*** SUPPLIED RECORDS ***
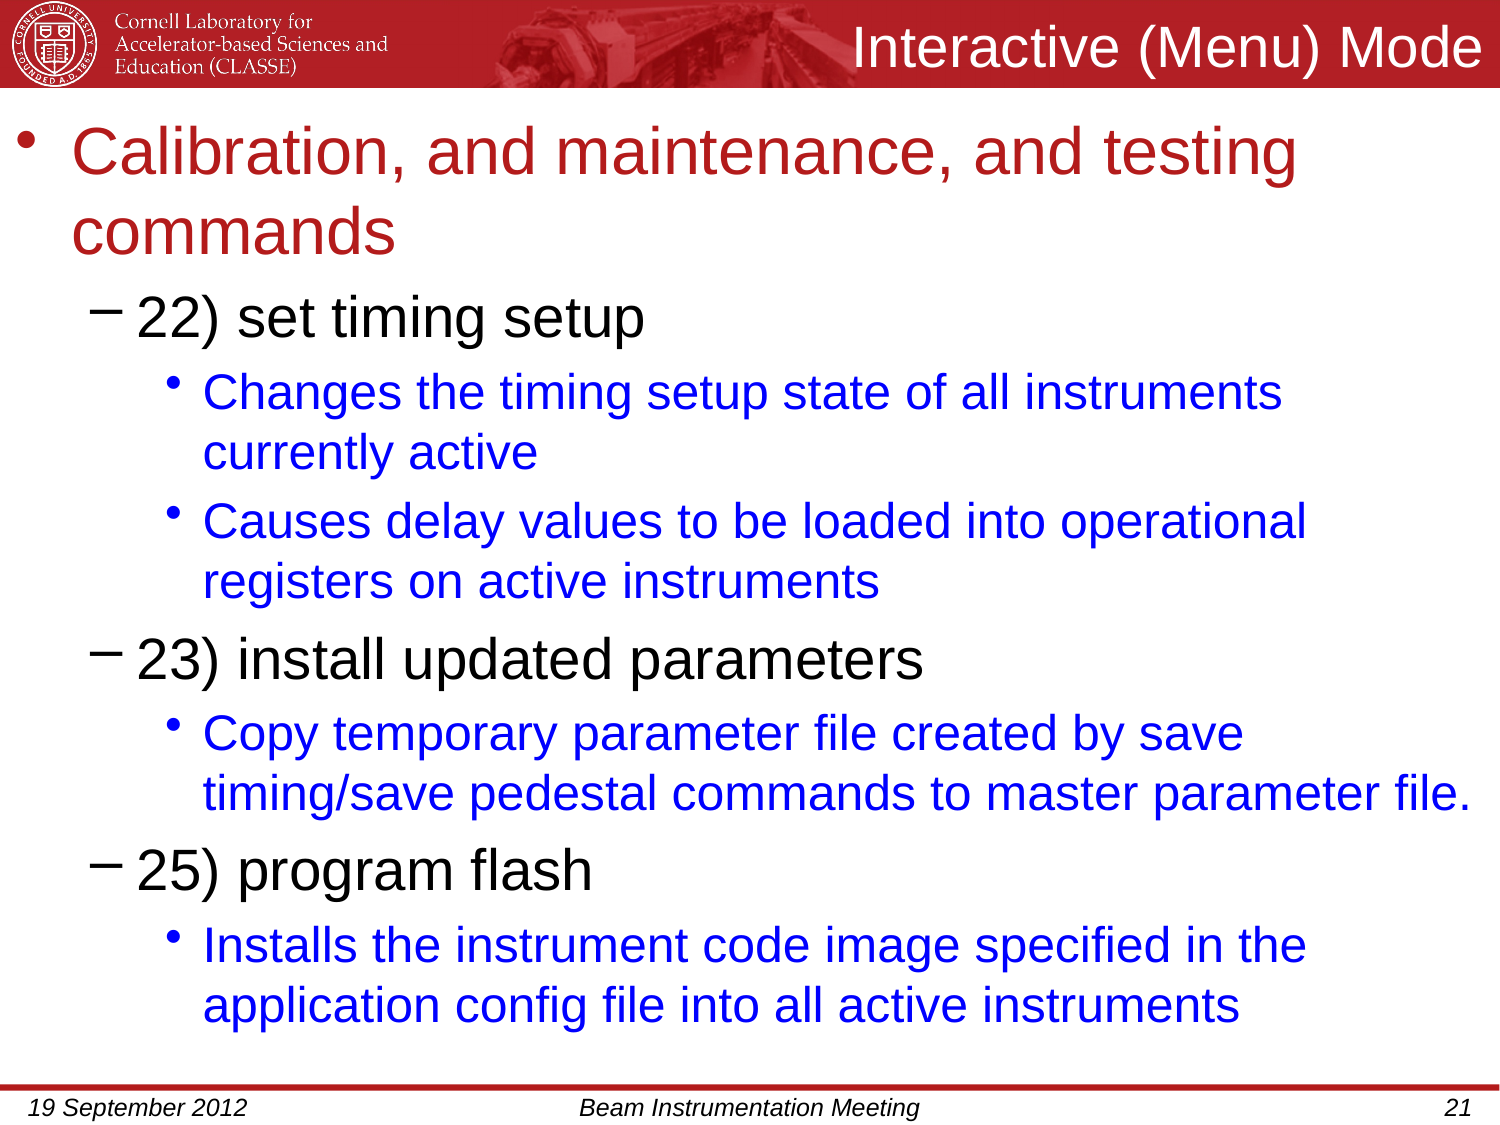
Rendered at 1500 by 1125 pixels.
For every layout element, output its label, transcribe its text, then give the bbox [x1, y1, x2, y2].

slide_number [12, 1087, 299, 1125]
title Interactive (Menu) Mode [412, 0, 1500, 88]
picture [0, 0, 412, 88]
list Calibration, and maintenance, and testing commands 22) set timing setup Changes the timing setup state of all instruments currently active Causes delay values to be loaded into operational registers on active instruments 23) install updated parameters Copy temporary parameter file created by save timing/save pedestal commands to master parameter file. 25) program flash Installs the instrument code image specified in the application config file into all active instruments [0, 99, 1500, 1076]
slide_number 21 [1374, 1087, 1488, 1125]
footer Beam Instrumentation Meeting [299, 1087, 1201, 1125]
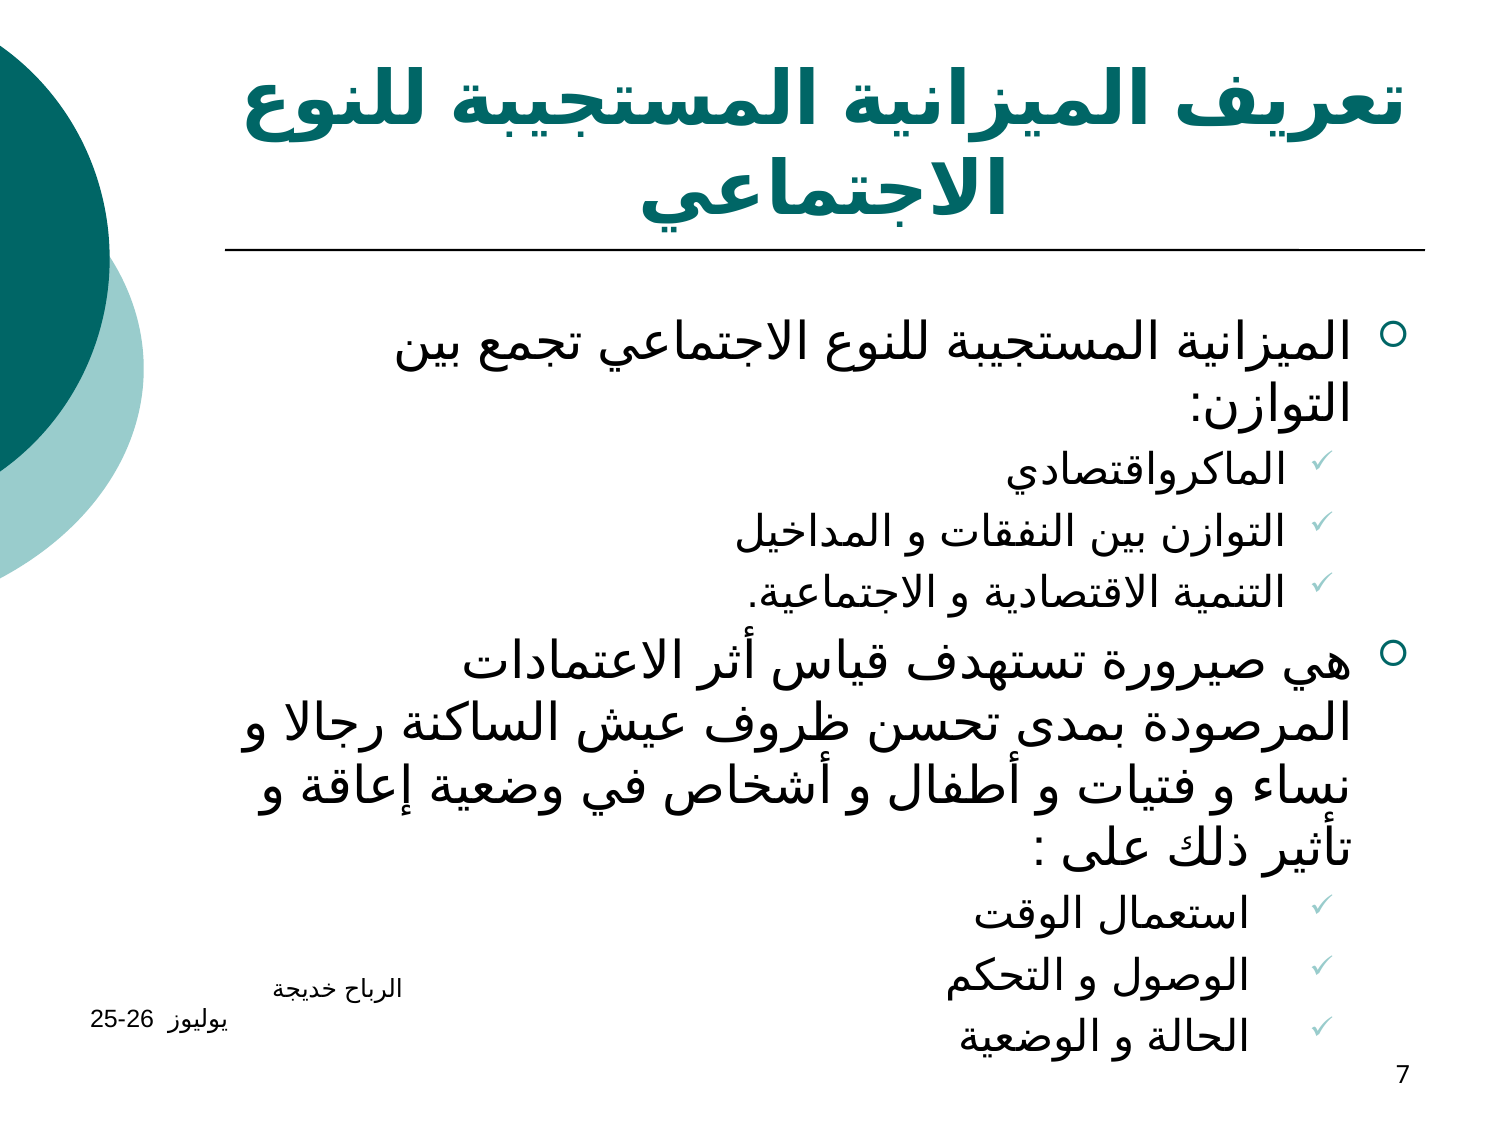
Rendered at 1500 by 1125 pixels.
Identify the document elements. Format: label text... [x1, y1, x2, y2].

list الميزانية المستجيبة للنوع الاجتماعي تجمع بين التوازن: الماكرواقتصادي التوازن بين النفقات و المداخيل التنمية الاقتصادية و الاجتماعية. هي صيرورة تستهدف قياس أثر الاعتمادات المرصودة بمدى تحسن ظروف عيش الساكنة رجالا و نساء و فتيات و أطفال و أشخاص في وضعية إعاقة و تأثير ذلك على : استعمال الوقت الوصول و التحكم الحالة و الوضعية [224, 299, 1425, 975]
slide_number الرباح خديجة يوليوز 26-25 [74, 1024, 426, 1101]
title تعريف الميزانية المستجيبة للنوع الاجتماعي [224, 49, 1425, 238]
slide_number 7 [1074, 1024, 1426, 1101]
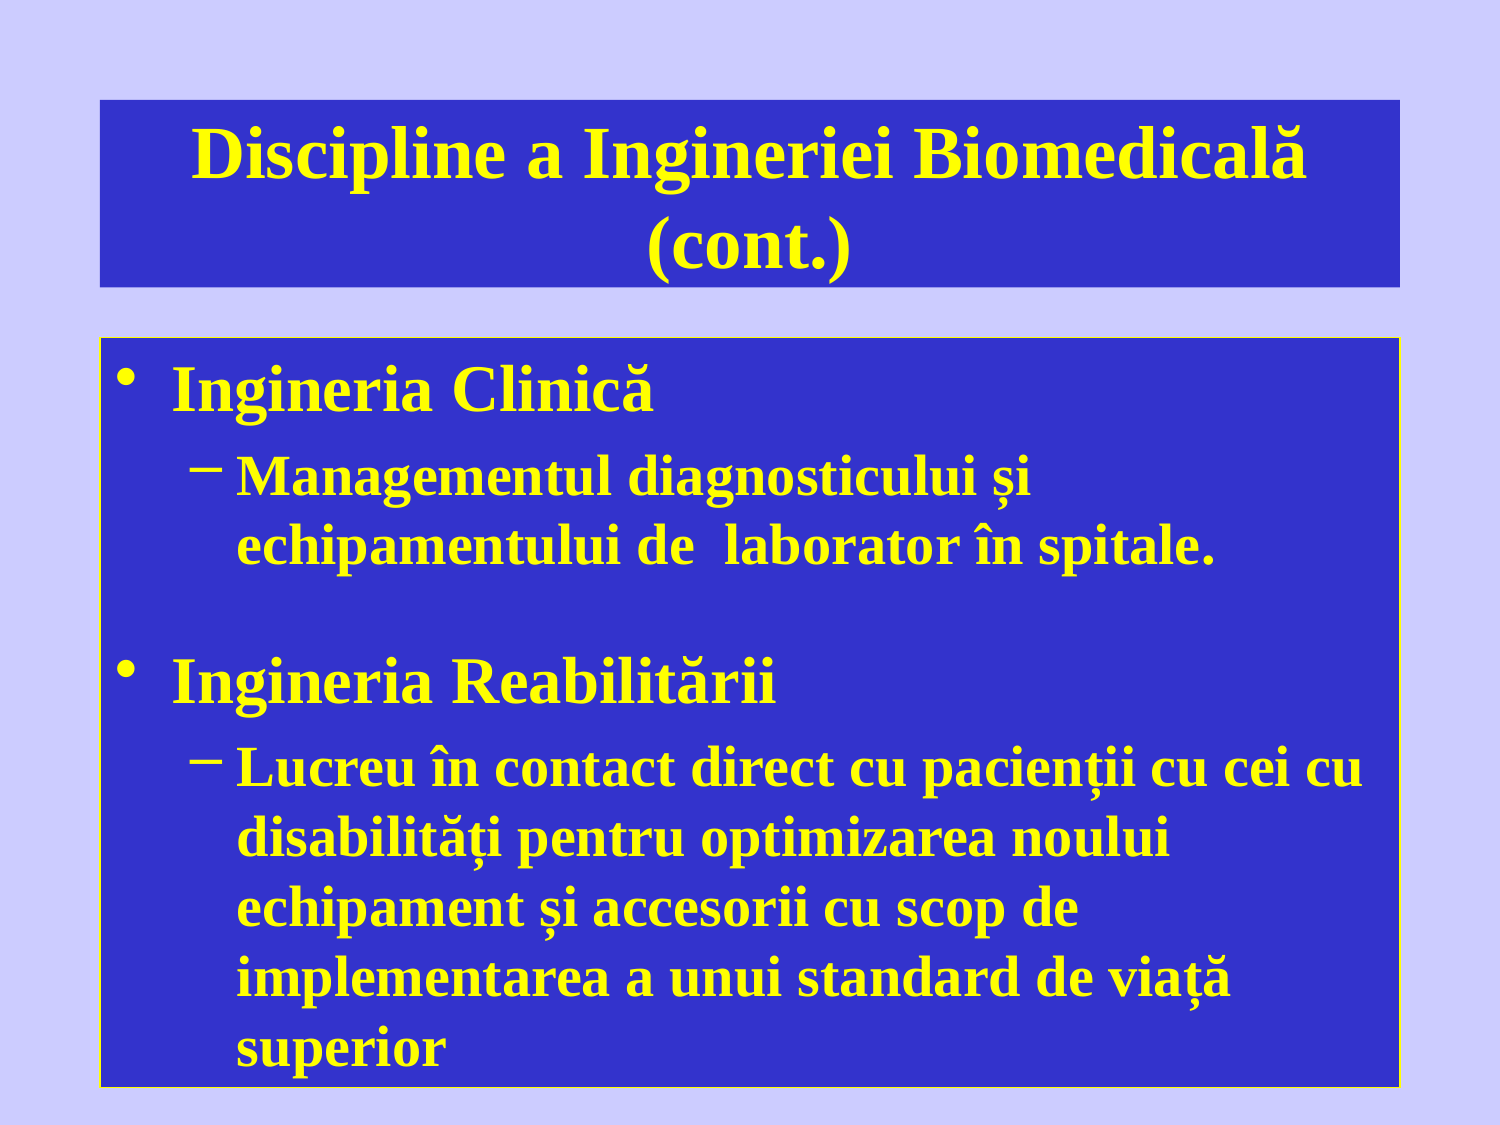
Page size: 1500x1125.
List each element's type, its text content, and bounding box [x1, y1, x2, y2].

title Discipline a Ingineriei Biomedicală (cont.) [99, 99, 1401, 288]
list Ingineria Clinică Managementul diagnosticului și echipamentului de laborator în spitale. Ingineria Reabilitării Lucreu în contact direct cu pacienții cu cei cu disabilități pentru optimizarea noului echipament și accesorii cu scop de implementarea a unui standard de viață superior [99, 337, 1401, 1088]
*** End of SUPPLIED RECORDS ***
## TASK REQUIREMENTS
Restate each of the entries above word for word and skip every image.

## OUTPUT FOR THIS EXERCISE
Rendered at 1500 by 1125 pixels.
For every layout element, output its label, transcribe its text, then give the bbox [x1, y1, x2, y2].

slide_number [12, 1087, 299, 1125]
title Interactive (Menu) Mode [412, 0, 1500, 88]
picture [0, 0, 412, 88]
list Calibration, and maintenance, and testing commands 22) set timing setup Changes the timing setup state of all instruments currently active Causes delay values to be loaded into operational registers on active instruments 23) install updated parameters Copy temporary parameter file created by save timing/save pedestal commands to master parameter file. 25) program flash Installs the instrument code image specified in the application config file into all active instruments [0, 99, 1500, 1076]
slide_number 21 [1374, 1087, 1488, 1125]
footer Beam Instrumentation Meeting [299, 1087, 1201, 1125]
Rendered at 1500 by 1125 pixels.
Identify the document elements. Format: label text... [x1, y1, x2, y2].

list الميزانية المستجيبة للنوع الاجتماعي تجمع بين التوازن: الماكرواقتصادي التوازن بين النفقات و المداخيل التنمية الاقتصادية و الاجتماعية. هي صيرورة تستهدف قياس أثر الاعتمادات المرصودة بمدى تحسن ظروف عيش الساكنة رجالا و نساء و فتيات و أطفال و أشخاص في وضعية إعاقة و تأثير ذلك على : استعمال الوقت الوصول و التحكم الحالة و الوضعية [224, 299, 1425, 975]
slide_number الرباح خديجة يوليوز 26-25 [74, 1024, 426, 1101]
title تعريف الميزانية المستجيبة للنوع الاجتماعي [224, 49, 1425, 238]
slide_number 7 [1074, 1024, 1426, 1101]
Page size: 1500x1125.
List each element's type, its text content, and bounding box [x1, y1, x2, y2].

title Discipline a Ingineriei Biomedicală (cont.) [99, 99, 1401, 288]
list Ingineria Clinică Managementul diagnosticului și echipamentului de laborator în spitale. Ingineria Reabilitării Lucreu în contact direct cu pacienții cu cei cu disabilități pentru optimizarea noului echipament și accesorii cu scop de implementarea a unui standard de viață superior [99, 337, 1401, 1088]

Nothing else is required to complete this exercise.